CHALLENGE
Reproduce every line of text for each item below word for word, omitting the pictures themselves.

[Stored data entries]
● ● ● ● ●

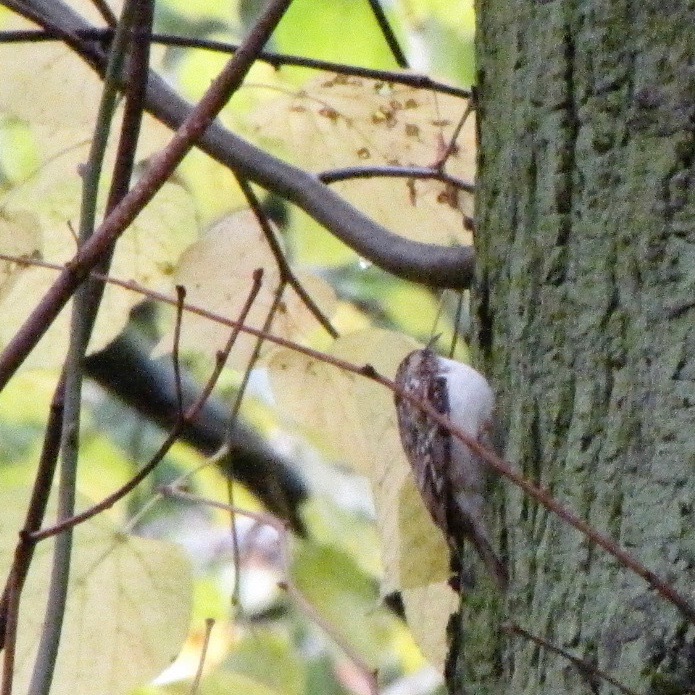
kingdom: Animalia
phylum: Chordata
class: Aves
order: Passeriformes
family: Certhiidae
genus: Certhia
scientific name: Certhia familiaris
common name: Eurasian treecreeper
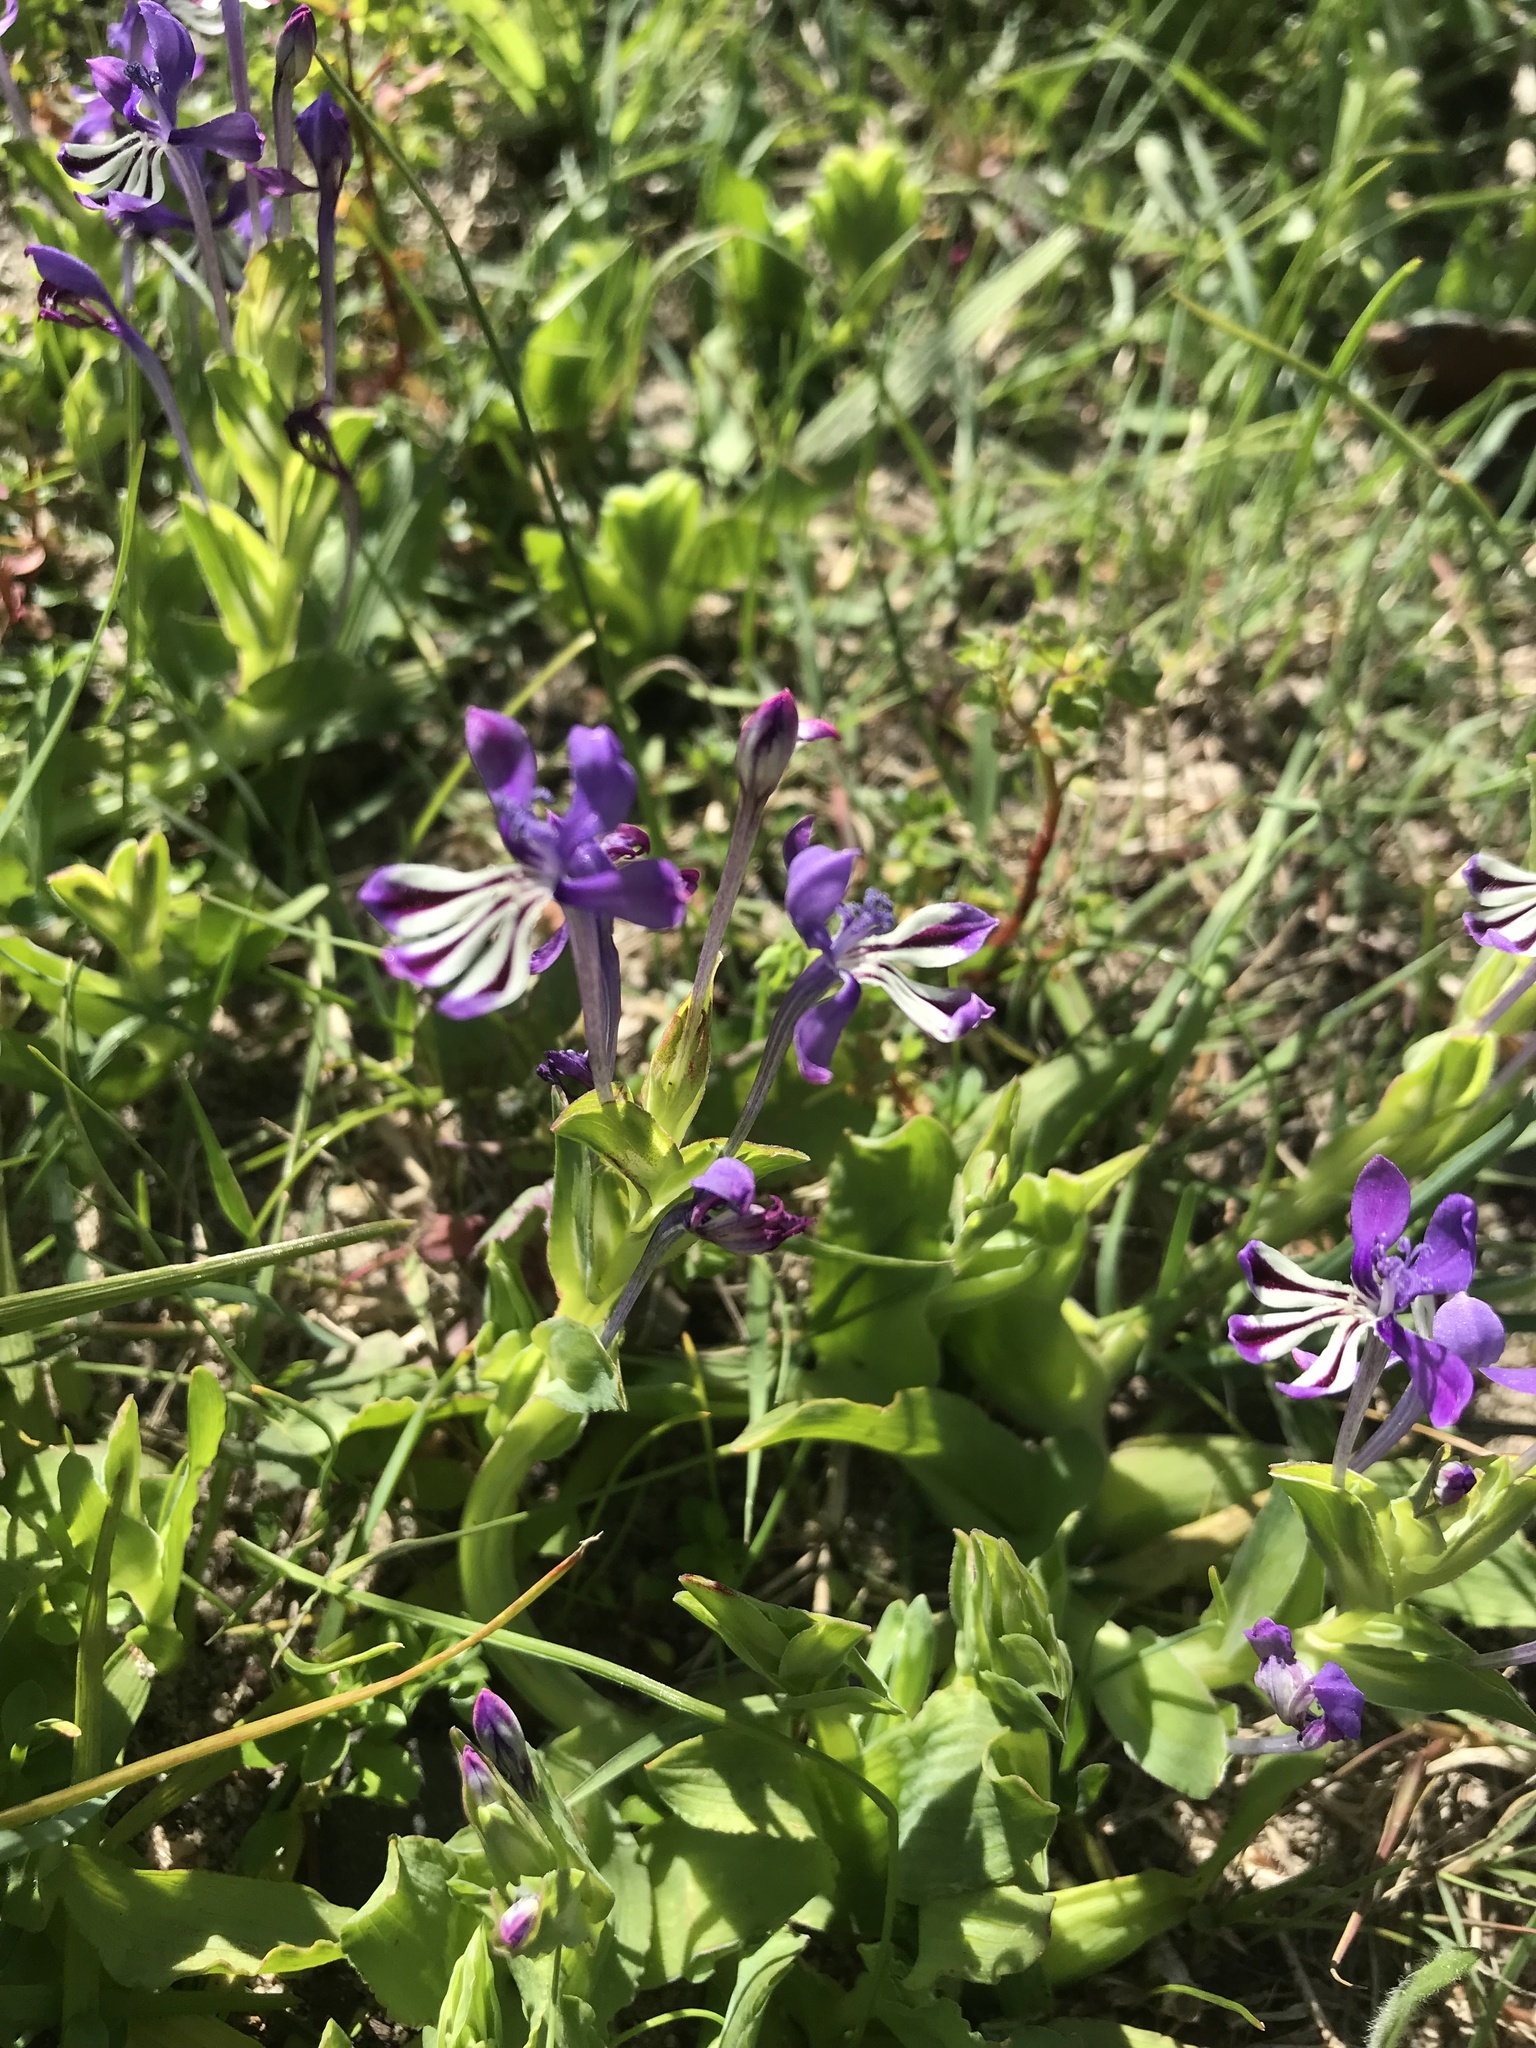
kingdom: Plantae
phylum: Tracheophyta
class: Liliopsida
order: Asparagales
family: Iridaceae
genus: Lapeirousia
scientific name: Lapeirousia jacquinii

● ● ● ● ●

ANSWER BELOW
kingdom: Animalia
phylum: Chordata
class: Aves
order: Passeriformes
family: Certhiidae
genus: Certhia
scientific name: Certhia familiaris
common name: Eurasian treecreeper
kingdom: Plantae
phylum: Tracheophyta
class: Liliopsida
order: Asparagales
family: Iridaceae
genus: Lapeirousia
scientific name: Lapeirousia jacquinii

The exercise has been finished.